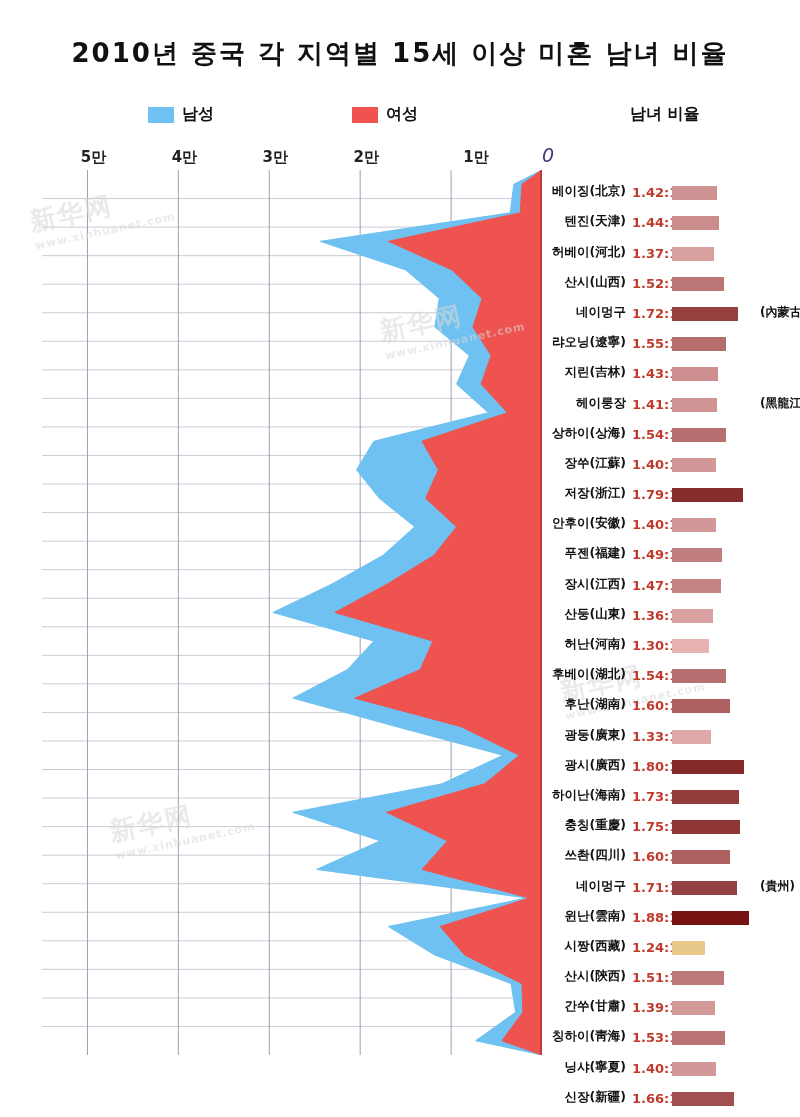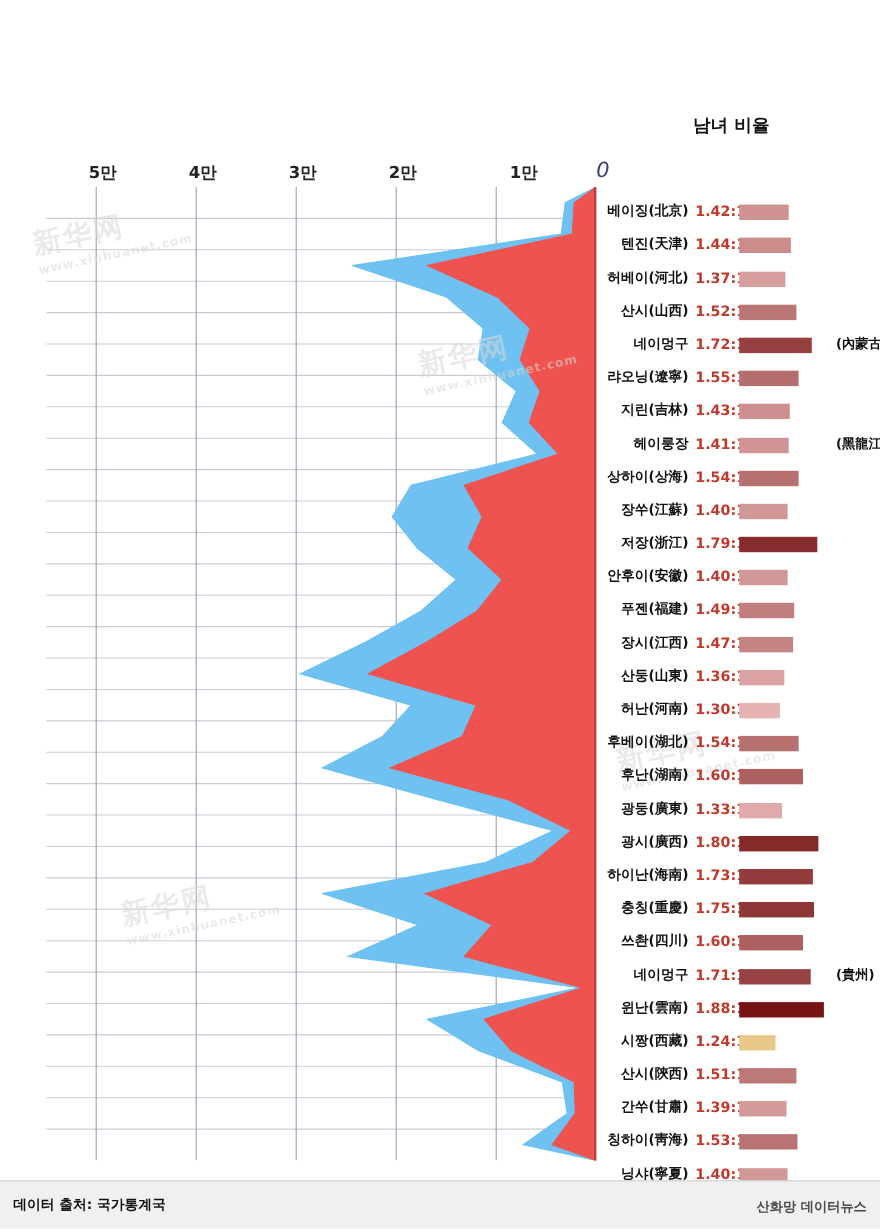--- a/index.html
+++ b/index.html
@@ -107,6 +107,7 @@
 
 <div class="page">
 
+  <div class="title">2010년 중국 각 지역별 15세 이상 미혼 남녀 비율</div>
 
   <div class="ratio-header">남녀 비율</div>
 

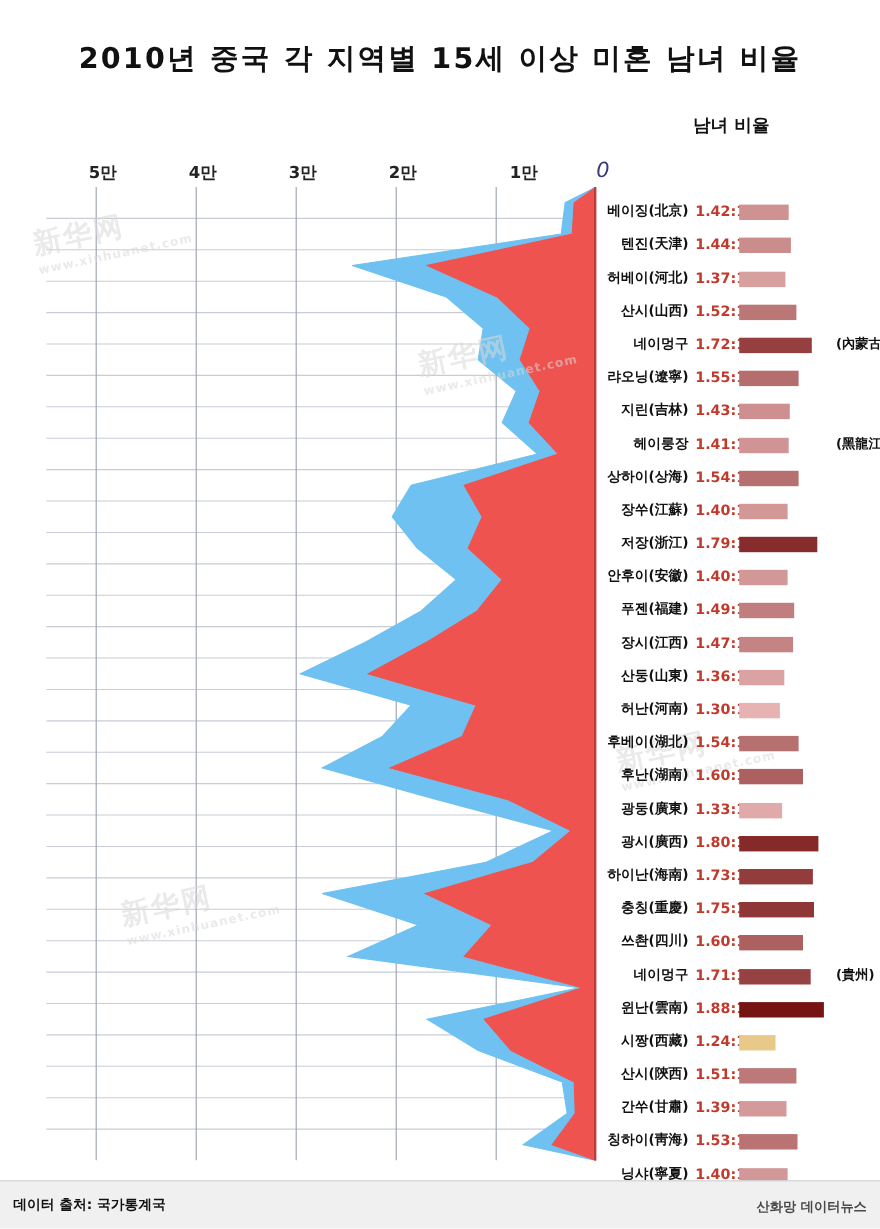--- a/index.html
+++ b/index.html
@@ -109,6 +109,16 @@
 
   <div class="title">2010년 중국 각 지역별 15세 이상 미혼 남녀 비율</div>
 
+  <div class="legend">
+    <div class="legend-item legend-male">
+      <span class="legend-swatch" id="sw-male" style="background: rgb(110, 193, 240);"></span>
+      <span class="legend-label">남성</span>
+    </div>
+    <div class="legend-item legend-female">
+      <span class="legend-swatch" id="sw-female" style="background: rgb(239, 83, 80);"></span>
+      <span class="legend-label">여성</span>
+    </div>
+  </div>
   <div class="ratio-header">남녀 비율</div>
 
   <div class="axis-labels" id="axis-labels">

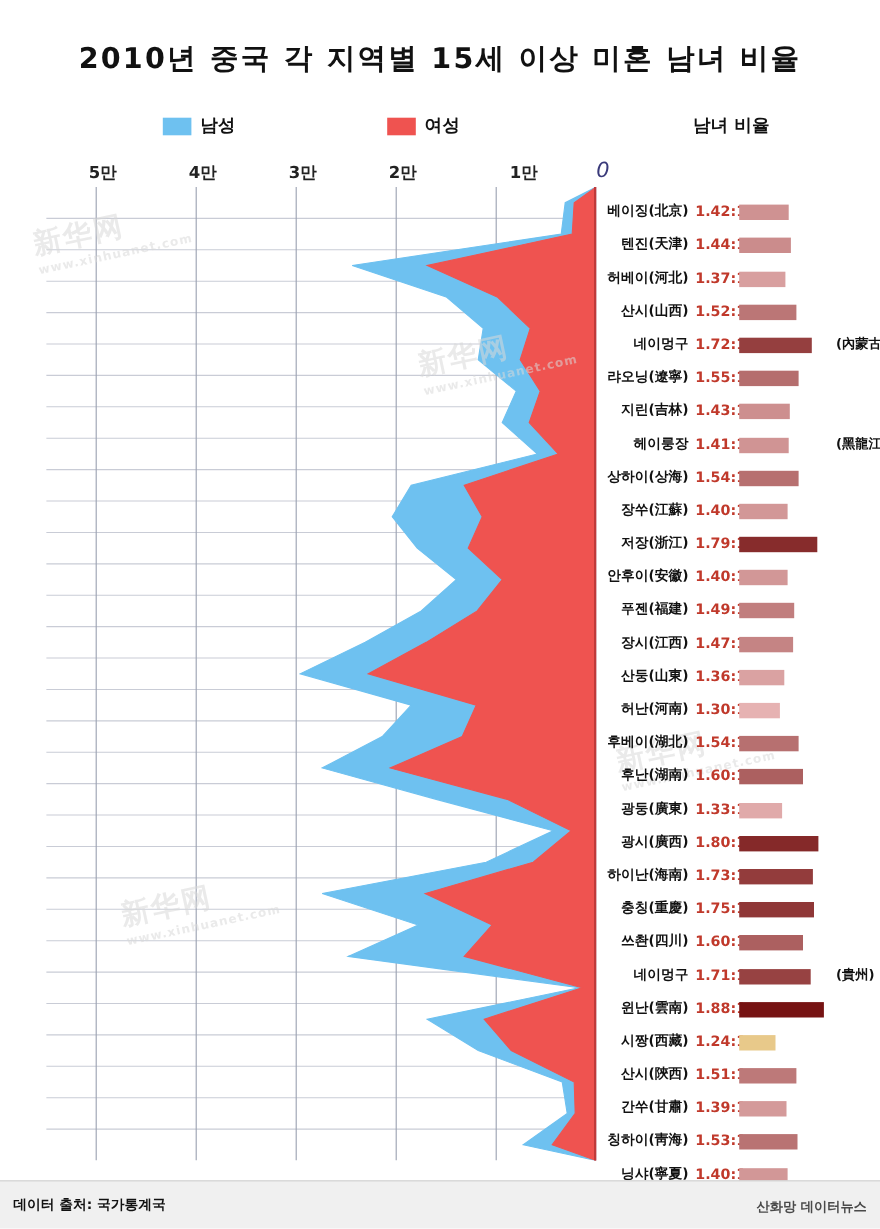--- a/index.html
+++ b/index.html
@@ -401,10 +401,6 @@
       </div>
     </div>
 
-  <div class="footer">
-    <div class="footer-left">데이터 출처: 국가통계국</div>
-    <div class="footer-right">산화망 데이터뉴스</div>
-  </div>
 </div>
 
 </body></html>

▸ **WORK REQUIRED**
The lines holding the word "footer" are the answer. Find them in the entries and copy them.

▸ **EXERCISE ANSWER**
-  <div class="footer">
-    <div class="footer-left">데이터 출처: 국가통계국</div>
-    <div class="footer-right">산화망 데이터뉴스</div>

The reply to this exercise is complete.